Fraud prediction; a challenge for machine learning algorithms

Introduction

Fraud is a billion-dollar business and expands rapidly year by year. Thousands of people fall victim to it. Fraud always includes a false statement, misinterpretation, or deceitful conduct. Common varieties of fraud offenses include identity theft, insurance fraud, credit/debit card fraud, and mail fraud.

The PwC global economic crime survey of 2018 (PwC, 2018) found that about half of the 7,200 surveyed enterprises had already experienced fraud of some kind. This is an increase compared to the PwC survey conducted in 2016 (PwC, 2016), in which slightly more than a third of organizations surveyed had experienced economic crime. According to Infosecurity Magazine (Infosecurity, 2018), fraud cost the global economy almost 4 trillion USD in 2018. For a number of businesses, losses due to fraud reached more than 10% of their total spending. Such massive losses push companies to search for more efficient solutions to detect and prevent fraud.

Putting fraud under control is a headache particularly for the banking and commerce industry. The number of transactions has increased due to a variety of online payment options, such as credit or debit cards, smartphones payment applications, online payment sites, etc. At the same time, cybercriminals have become adept at finding and exploiting ambiguities or inadequacy of the online payment systems. As a result, it is getting tougher for businesses to authenticate and approve transactions.

==============================

§ **ASSIGNMENT**
Continue the article on fraud prediction with machine learning, starting after its last paragraph.

==============================

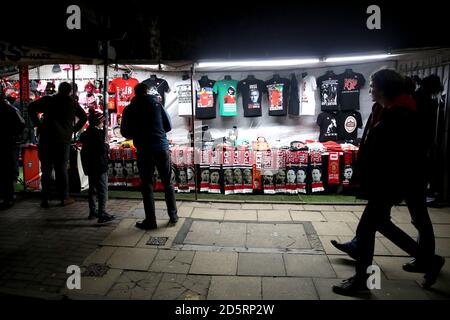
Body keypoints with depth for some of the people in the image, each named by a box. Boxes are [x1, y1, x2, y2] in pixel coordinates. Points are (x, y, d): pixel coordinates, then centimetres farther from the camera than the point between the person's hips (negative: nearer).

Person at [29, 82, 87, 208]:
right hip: (64, 140, 0)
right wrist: (73, 130, 11)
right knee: (62, 169, 7)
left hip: (46, 138, 0)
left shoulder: (48, 100, 6)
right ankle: (64, 197, 10)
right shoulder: (72, 103, 7)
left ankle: (45, 200, 7)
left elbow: (31, 108, -1)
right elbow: (84, 117, 10)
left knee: (46, 170, 5)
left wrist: (38, 124, 4)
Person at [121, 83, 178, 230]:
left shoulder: (129, 109, 4)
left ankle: (150, 220, 8)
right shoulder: (156, 104, 5)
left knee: (147, 185, 6)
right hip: (162, 147, 1)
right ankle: (173, 216, 19)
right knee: (167, 182, 11)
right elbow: (168, 126, 6)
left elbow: (125, 132, 6)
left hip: (143, 150, -1)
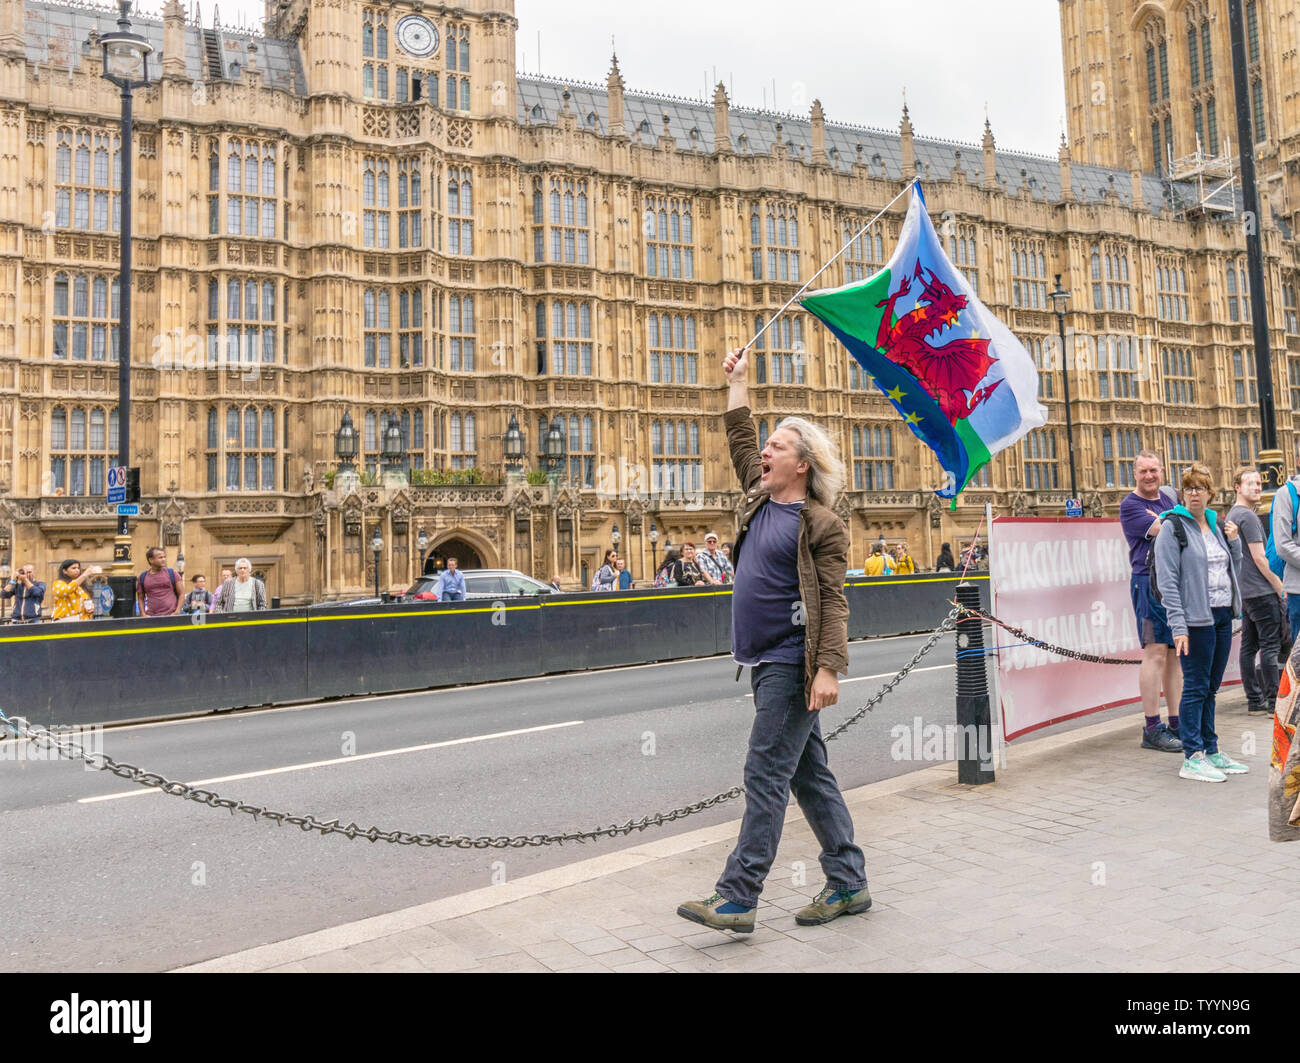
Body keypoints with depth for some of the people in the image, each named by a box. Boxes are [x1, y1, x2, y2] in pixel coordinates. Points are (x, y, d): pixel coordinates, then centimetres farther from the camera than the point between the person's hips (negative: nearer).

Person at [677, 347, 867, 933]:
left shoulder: (821, 525, -10)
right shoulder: (760, 499, 12)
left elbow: (833, 603, -15)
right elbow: (740, 440, 25)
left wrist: (829, 668, -23)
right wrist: (737, 380, 29)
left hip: (792, 664, -8)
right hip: (767, 660, 8)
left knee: (765, 775, -6)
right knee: (809, 775, 12)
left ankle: (736, 898, 0)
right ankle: (848, 884, 23)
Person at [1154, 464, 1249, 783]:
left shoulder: (1216, 525, 14)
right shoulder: (1173, 527, -7)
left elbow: (1233, 570, 22)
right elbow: (1167, 579, -13)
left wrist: (1234, 541, 4)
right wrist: (1178, 625, -19)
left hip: (1223, 616, 7)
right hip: (1196, 619, -7)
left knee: (1211, 687, 13)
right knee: (1196, 688, -3)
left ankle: (1210, 750, 22)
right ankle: (1192, 758, 3)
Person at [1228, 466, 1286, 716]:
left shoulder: (1232, 515, 17)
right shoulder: (1248, 516, -12)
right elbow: (1259, 558, -15)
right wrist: (1279, 586, -8)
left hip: (1244, 591, 10)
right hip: (1262, 592, -10)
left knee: (1249, 646, 9)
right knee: (1270, 646, -6)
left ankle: (1255, 700, 13)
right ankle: (1274, 702, -4)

==============================

§ **ANSWER TO THIS PROBLEM**
Machine learning is the most promising technological weapon to fight financial fraud. The adoption of machine learning (ML) has been accelerated with the increasing processing power of big data and advancements in statistical modeling. Thanks to the rapid development of machine learning science, data scientists can mitigate this problem and make prompt and accurate predictions. Automated fraud detection systems powered by machine learning can help businesses in substantially reducing fraud.

In this paper, machine learning models are benchmarked on a challenging large-scale dataset of online transactions. The machine learning models chosen for this study are from the SAP Predictive Analytics business intelligence software (SAP, 2020), the SciKit-Learn open-source libraries (Sklearn, 2020) and the Microsoft LightGBM framework (LGBM, 2020). A dataset from real online purchases including fraudulent transactions is used to train all Machine Learning algorithms.

Objective

The study refers to a binary classification problem, namely the target variable is a binary attribute characterizing an online transaction as fraudulent or non-fraudulent. Before proceeding with machine learning for training and evaluation, data are preprocessed and analyzed. Preprocessing is necessary to address typical problems with raw input data, such as rejecting empty data rows, fixing missing values, one-hot encoding, anomaly detection, and feature scaling and normalization. The clean data are then piped to machine learning algorithms for training and evaluation. The results are interpreted through the Area Under the Receiver Operating Characteristic curve (AUC-ROC), which is constructed using the true positive (TP) rate as a function of the false positive (FP) rate for varying thresholds of the classifying algorithm. This metric is finally used to compare the performance of the algorithms involved in this study.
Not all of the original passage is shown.